Bei Vorliegen einer bestätigten neuromuskulären Erkrankung und dem Nachweis von mehr als zwei Leitsymptomen ist es äußerst wahrscheinlich, dass eine klinisch relevante Schwäche der Atemmuskulatur vorliegt.

  • Hauptbeschwerden: Paradoxe Bauchatmung, Orthopnoe mit Verwendung der Atemhilfsmuskulatur, verkürzte Sprechdauer, Tagesmüdigkeit, Schlafstörungen mit nächtlicher Atemnot, reduzierte Hustenintensität.
  • Zusätzliche Symptome: Kopfschmerzen am Morgen, allgemeine Erschöpfung, Schwierigkeiten bei der Konzentration, Schwindelgefühle, Veränderungen der Stimme, Depressionen, Schwellungen, unzureichende Funktion des rechten Herzens, Herzrhythmusstörungen und Angstzustände.
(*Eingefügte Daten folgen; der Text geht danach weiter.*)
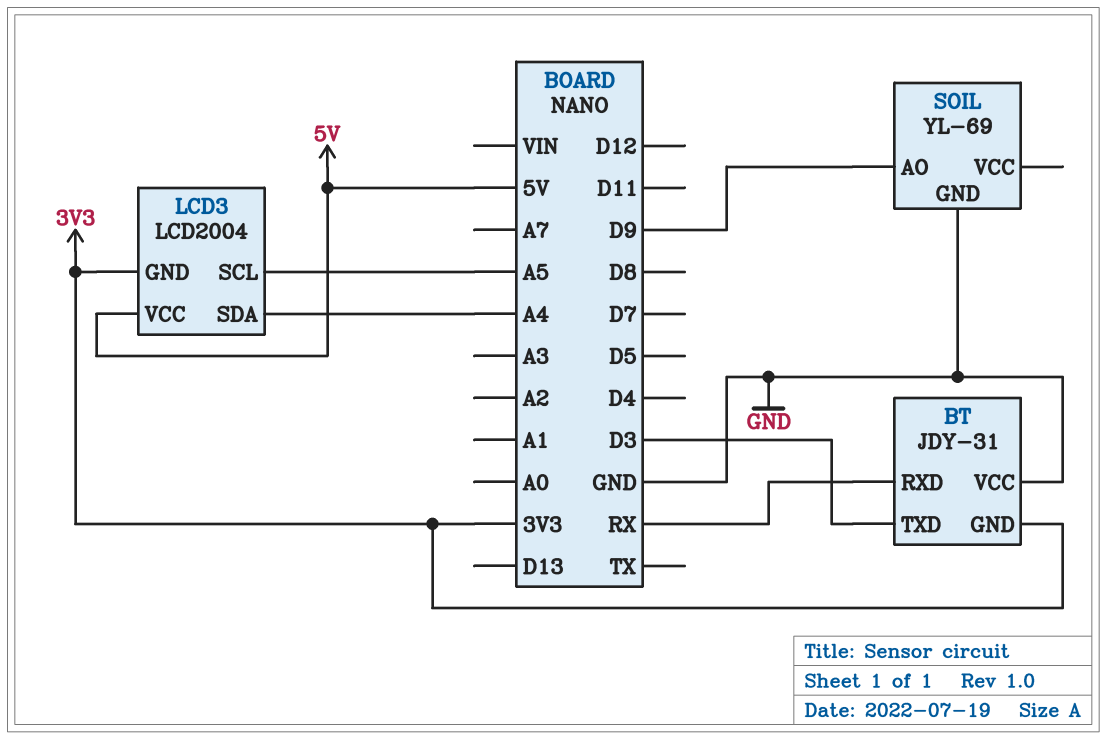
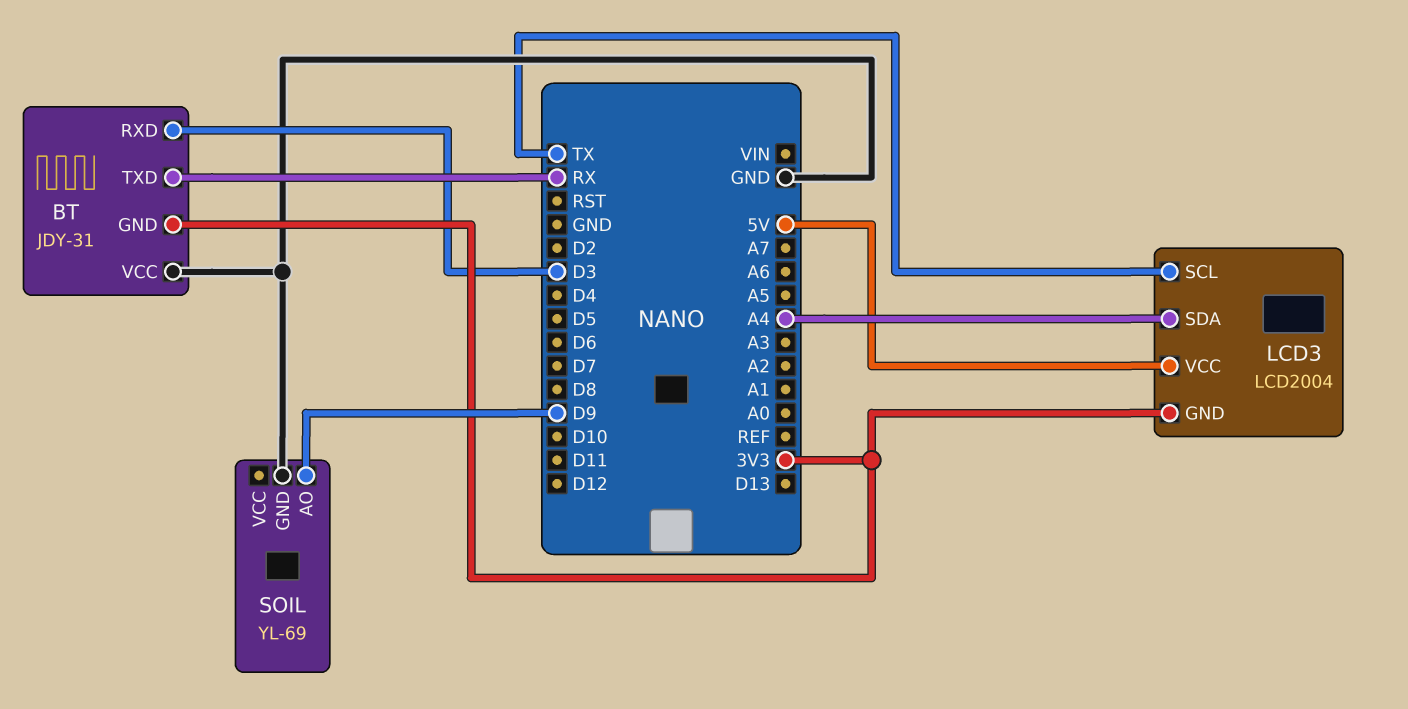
BT pin RXD: RX -> D3
BT pin TXD: D3 -> RX
LCD3 pin SCL: A5 -> TX

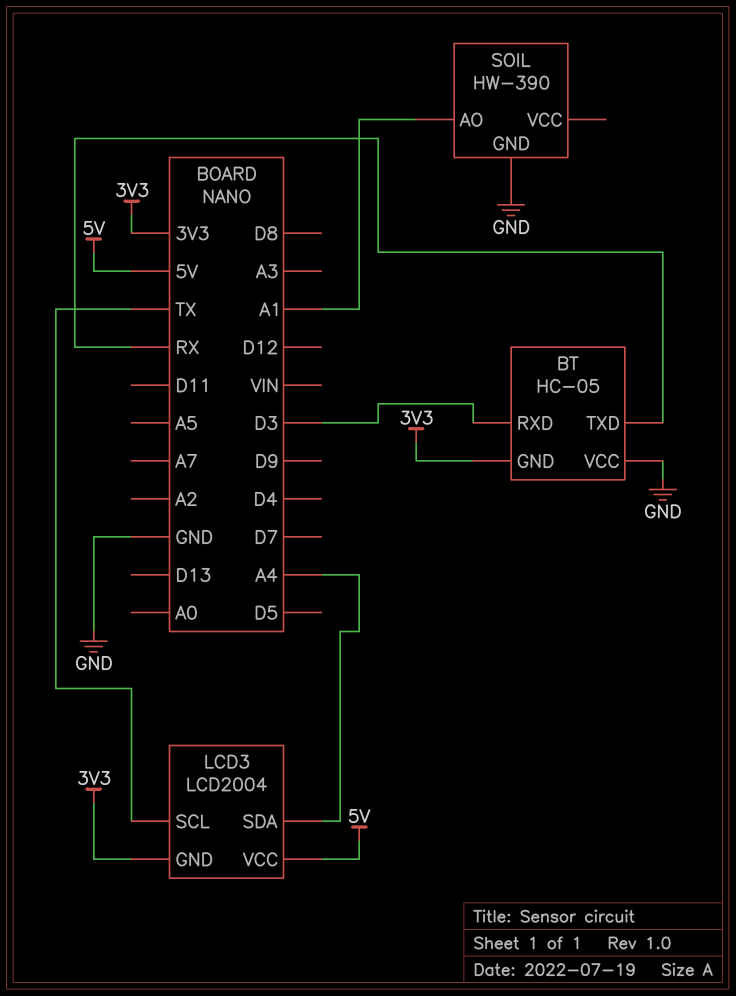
BT: JDY-31 -> HC-05
SOIL: YL-69 -> HW-390
SOIL pin AO: D9 -> A1

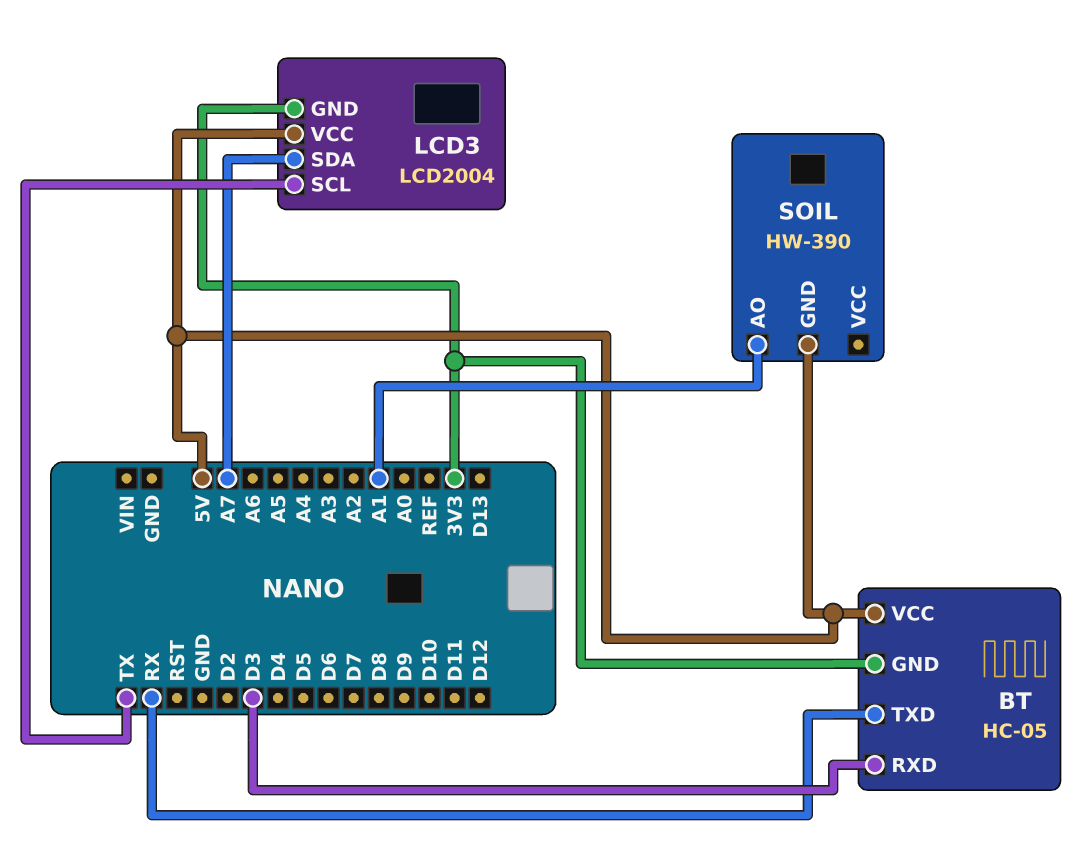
BT pin VCC: GND -> 5V
LCD3 pin SDA: A4 -> A7
SOIL pin GND: GND -> 5V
Medizinische Herangehensweise zur Diagnose und Therapie von Atemstörungen bei ALS

Die Entscheidung zur nächtlichen Beatmung wird heutzutage oft großzügig getroffen: Sobald bei nächtlichen Messungen Phasen einer schlafbezogenen Flachatmung (REM-Schlaf-assoziierte Hypoventilation) oder Weckreaktionen (Arousals) nachgewiesen werden können, die zu Tagesmüdigkeit, Atemnot oder Kopfschmerzen führen, kann die nächtliche nicht-invasive Beatmung (NIV) dazu beitragen, die Wachheit und Leistungsfähigkeit tagsüber zu verbessern und in vielen Fällen auch die Lebensqualität zu steigern.
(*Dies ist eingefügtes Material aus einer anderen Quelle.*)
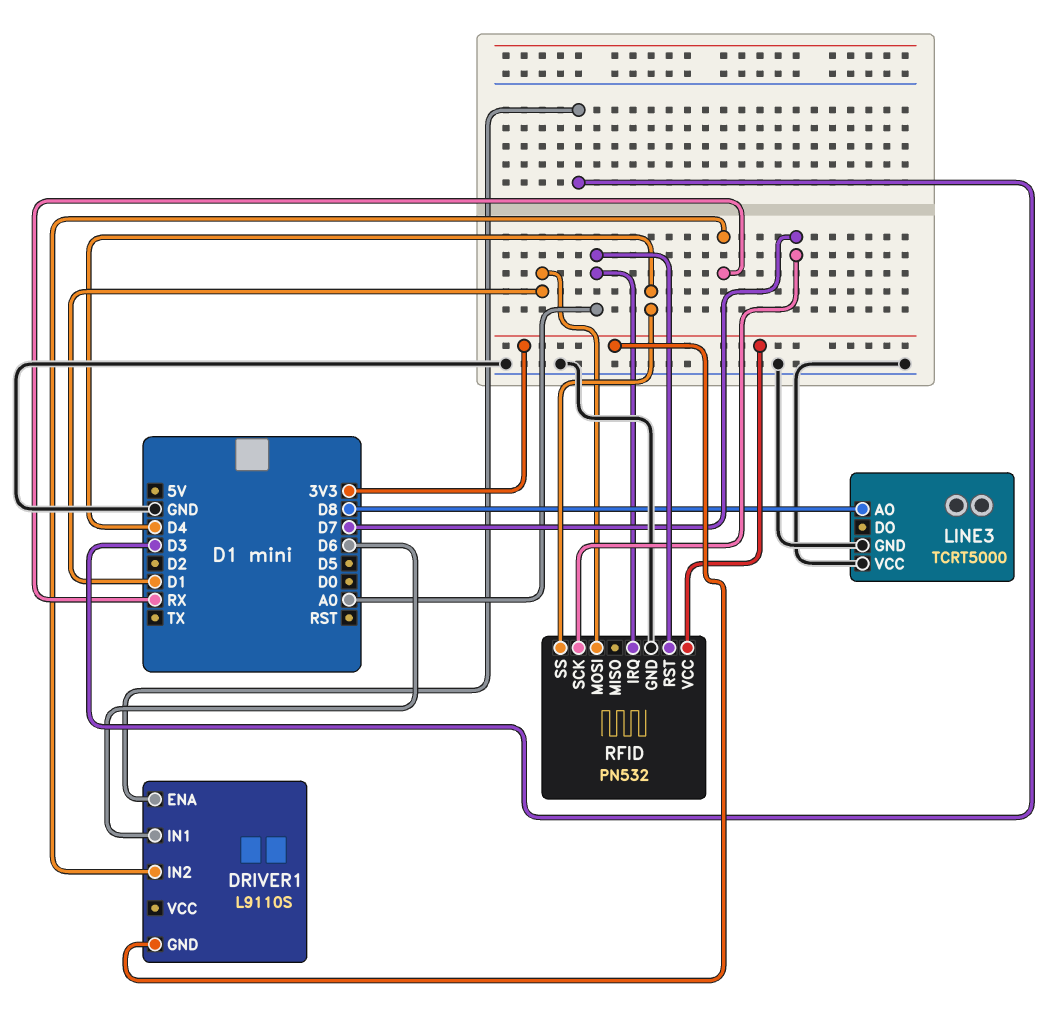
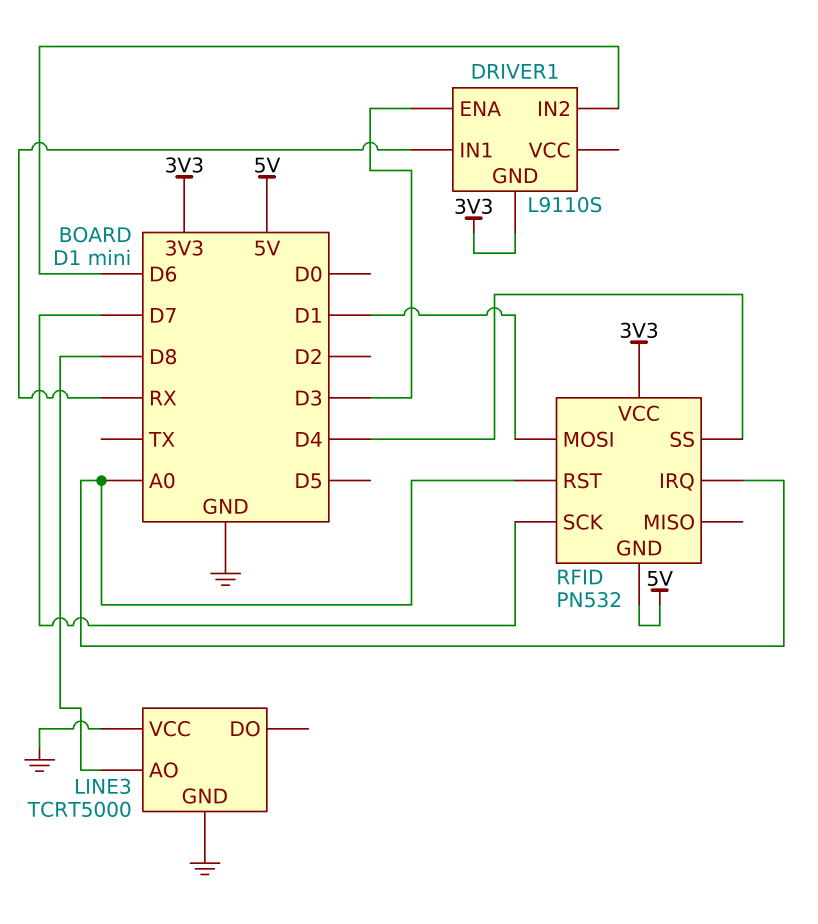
DRIVER1 pin IN1: D6 -> RX
DRIVER1 pin IN2: RX -> D6
RFID pin GND: GND -> 5V

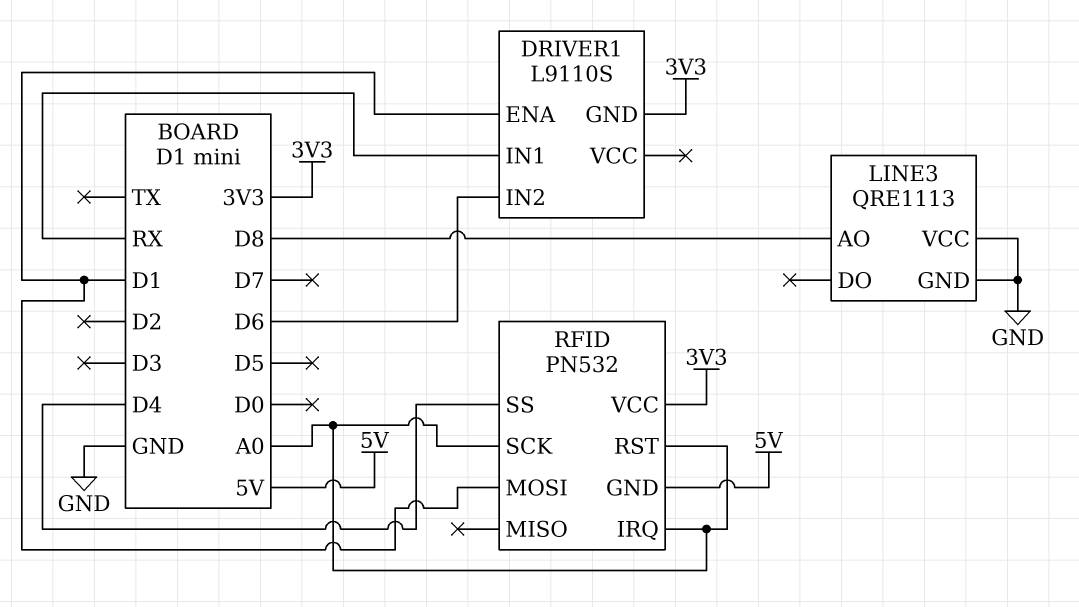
DRIVER1 pin ENA: D3 -> D1
LINE3: TCRT5000 -> QRE1113
RFID pin SCK: D7 -> A0

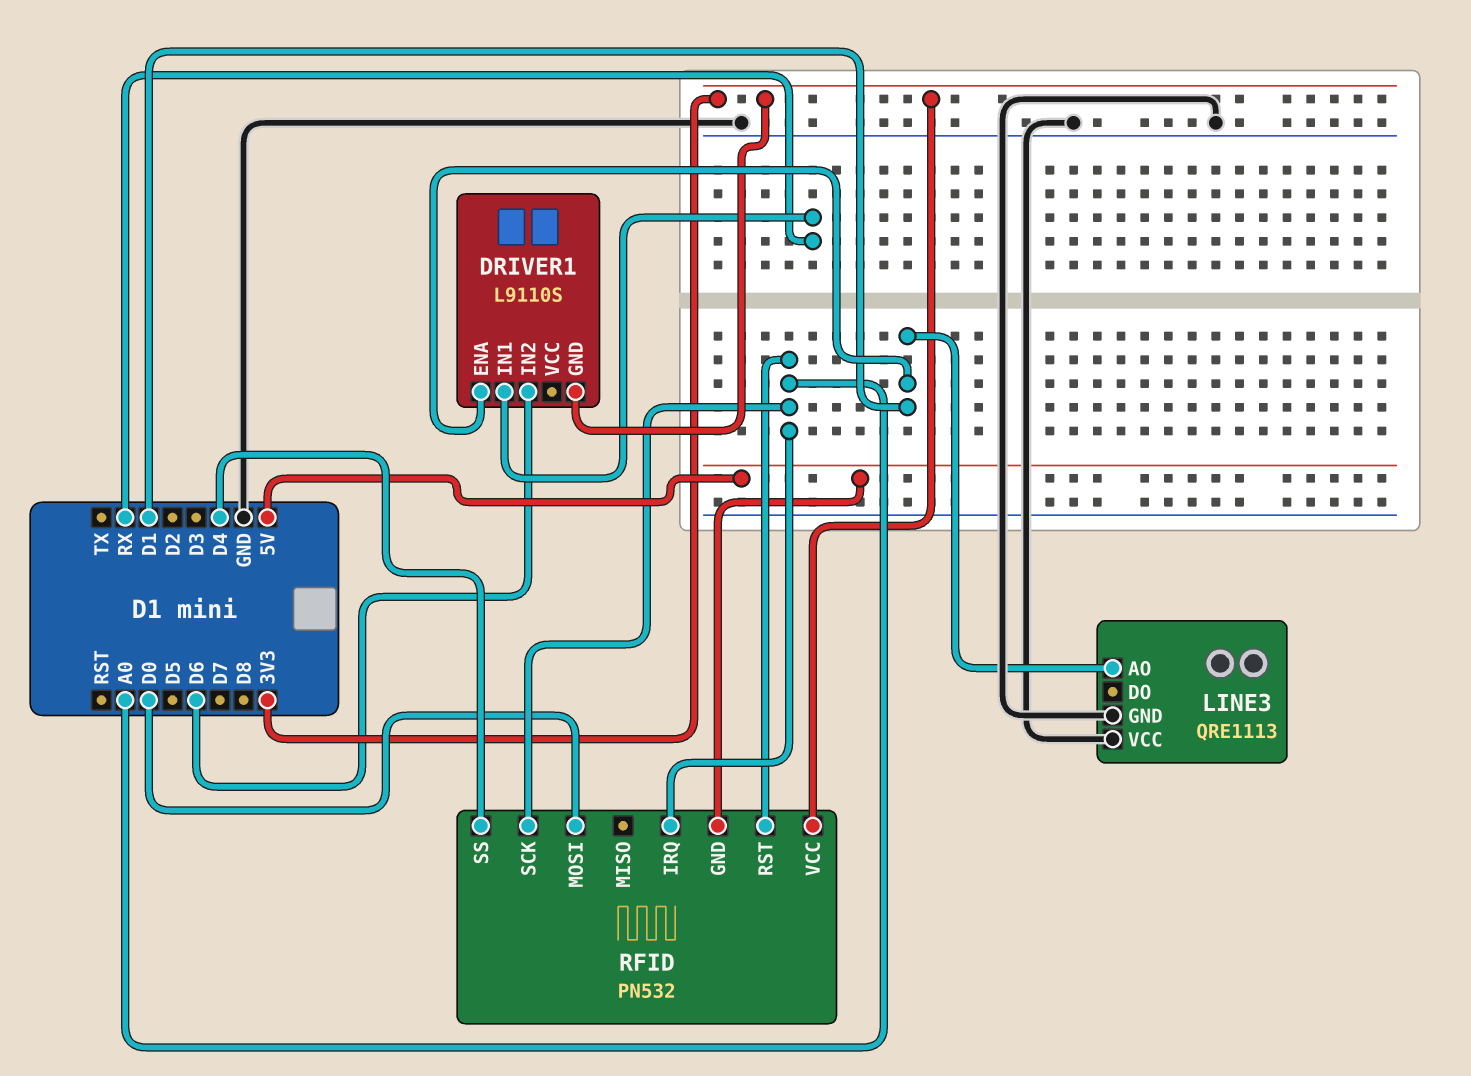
LINE3 pin AO: D8 -> D1
RFID pin MOSI: D1 -> D0

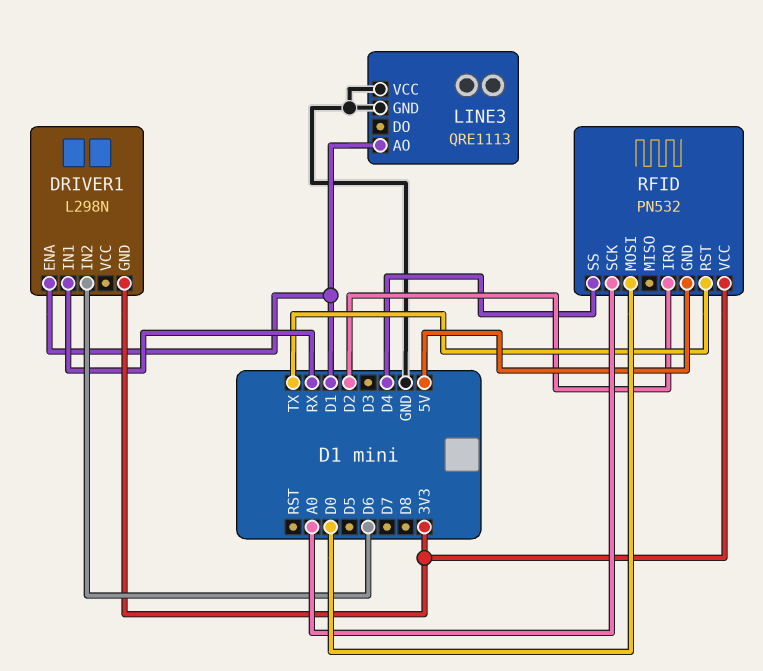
DRIVER1: L9110S -> L298N
RFID pin IRQ: A0 -> D2
RFID pin RST: A0 -> TX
Wenn der Patient grundsätzlich positiv gegenüber einer Beatmung eingestellt ist oder noch keine Entscheidung getroffen hat, sollten Atmung und Lungenfunktion alle drei Monate gemäß dem im Diagramm vorgegebenen Schema überprüft werden. Andere behandelbare Ursachen für Atemstörungen (z.B. Herzinsuffizienz, nasale oder bronchiale Engpässe) müssen angemessen behandelt werden. Bei einem schnell fortschreitenden Verlauf oder bei bulbärer ALS sollte frühzeitig mit der Maskenbeatmung begonnen werden.

Bei der Festlegung der medizinischen Indikation durch den Arzt ist es von großer Bedeutung, nach einer umfassenden Aufklärung auch den Willen und die Persönlichkeit des Patienten, seinen allgemeinen Gesundheitszustand, den sozialen Hintergrund sowie das Vorhandensein einer angemessenen pflegerischen und technischen Infrastruktur zu berücksichtigen.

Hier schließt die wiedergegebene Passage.